Le but visé par ce double jeu? Chossudovsky croit qu'une exacerbation des conflits ethniques fournira aux États-Unis un prétexte pour affermir leur présence dans la région et se substituer à des régimes démocratiques qu'ils ne contrôlent pas. Il se peut. Une autre hypothèse, qui n'est d'ailleurs pas incompatible, c'est celle des « corridors » balkaniques qu'explique un autre observateur. Cette explication se défend d'autant mieux que, déjà, au moment où la présidence américaine appartenait à Bill Clinton, Washington avait profité d'un sommet de l'OSCE où chacun, jusqu'à Jean Chrétien, reprochait à Vladimir Poutine sa guerre de Tchétchénie, pour discuter corridor, pipeline et pétrole. À l'époque, j'avais considéré le geste comme disgracieux; je ne le savais pas perfide.

Comme si cela ne suffisait pas, rappelons qu'un texte signé Peter Worthington avait déjà affirmé que le fameux massacre de Racak, déclencheur officiel des bombardements de l'OTAN sur Belgrade, n'a tout simplement pas eu lieu. La mise en scène rappelait celle de Timisoara, où des corps tirés de la morgue avaient été présentés comme preuve d'un charnier. Cette fois-ci, nous a-t-on dit, 45 civils albanais auraient été massacrés par les forces serbes dans le village de Racak, à une trentaine de kilomètres de Pristina au Kosovo. L'Armée de libération du Kosovo avait fait voir les corps à tous ceux qu'elle entendait dresser contre les Serbes. Opération réussie : les diverses capitales, Ottawa compris, dénoncent l'horreur à qui mieux mieux. À partir de là, les événements s'enchaînent : le 19 mars 1999, le président Clinton clame son dégoût; le 24 mars, l'OTAN entreprend des bombardements qui dureront 78 jours.
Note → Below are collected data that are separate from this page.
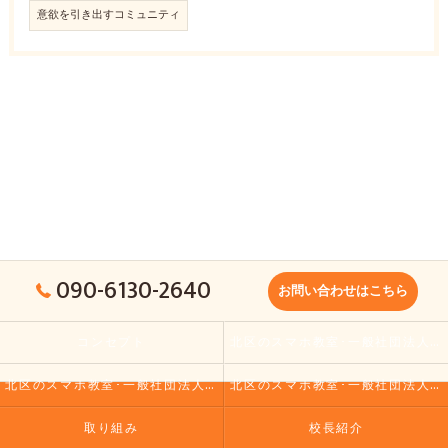
意欲を引き出すコミュニティ
090-6130-2640
お問い合わせはこちら
コンセプト
北区のスマホ教室･一般社団法人大人の小学校の口コミ情報
北区のスマホ教室･一般社団法人大人の小学校の評判
北区のスマホ教室･一般社団法人大人の小学校のお客様の声
取り組み
校長紹介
Le problème, ainsi que l'ont démontré des scientifiques finlandais dont on a longtemps dissimulé le rapport, c'est qu'il ne s'agissait pas de civils, que les corps ne portaient pas les traces typiques d'une exécution en série, que les trous de balle dans les vêtements ne correspondaient pas aux blessures visibles sur les corps, que des vêtements civils avaient probablement été substitués aux uniformes, que la poudre dont les mains des morts étaient imprégnées permettait de croire qu'il s'agissait de combattants morts les armes à la main. Donc, pas de massacre. Quand la vérité (?) fut enfin connue, l'OTAN avait commencé ses frappes.

Quand on lit ces divers textes les uns à la suite des autres, une hypothèse surgit qui peut, hélas! les rattacher : celle d'une contribution américaine à la mise en scène qui servit de prétexte aux bombardements de Belgrade. Si, en effet, comme l'explique Chossudovsky, les États-Unis soutenaient déjà discrètement l'Armée de libération du Kosovo au moment où elle déstabilisait l'ensemble de la fédération yougoslave, l'occasion était belle pour eux d'inventer un massacre, d'en confier la présentation à ses mercenaires albanais, de provoquer les haut-le-coeur et donc les bombardements. Si tel est le cas, le Tribunal pénal internationale pour l'ex-Yougoslavie devra sans doute accroître sensiblement le nombre de ses cellules. Cette hypothèse effarante expliquerait, en tout cas, pourquoi le Tribunal en question a beaucoup tardé à regarder si l'Armée de libération du Kosovo n'avait pas, elle aussi, commis quelques atrocités.

Bifurquons un instant et pensons au Québec. Le virage se justifie, car ces textes trouvent leur sens et leur indispensable diffusion au moment même où le premier ministre Landry songe à inviter, pour la troisième fois, les Québécois à se dire oui à eux-mêmes. Peut-on croire un instant que les apprentis-sorciers qui agitent et manipulent les Balkans vont s'abstenir de toute ingérence dans les affaires québécoises? Quelle forme prendra-t-elle?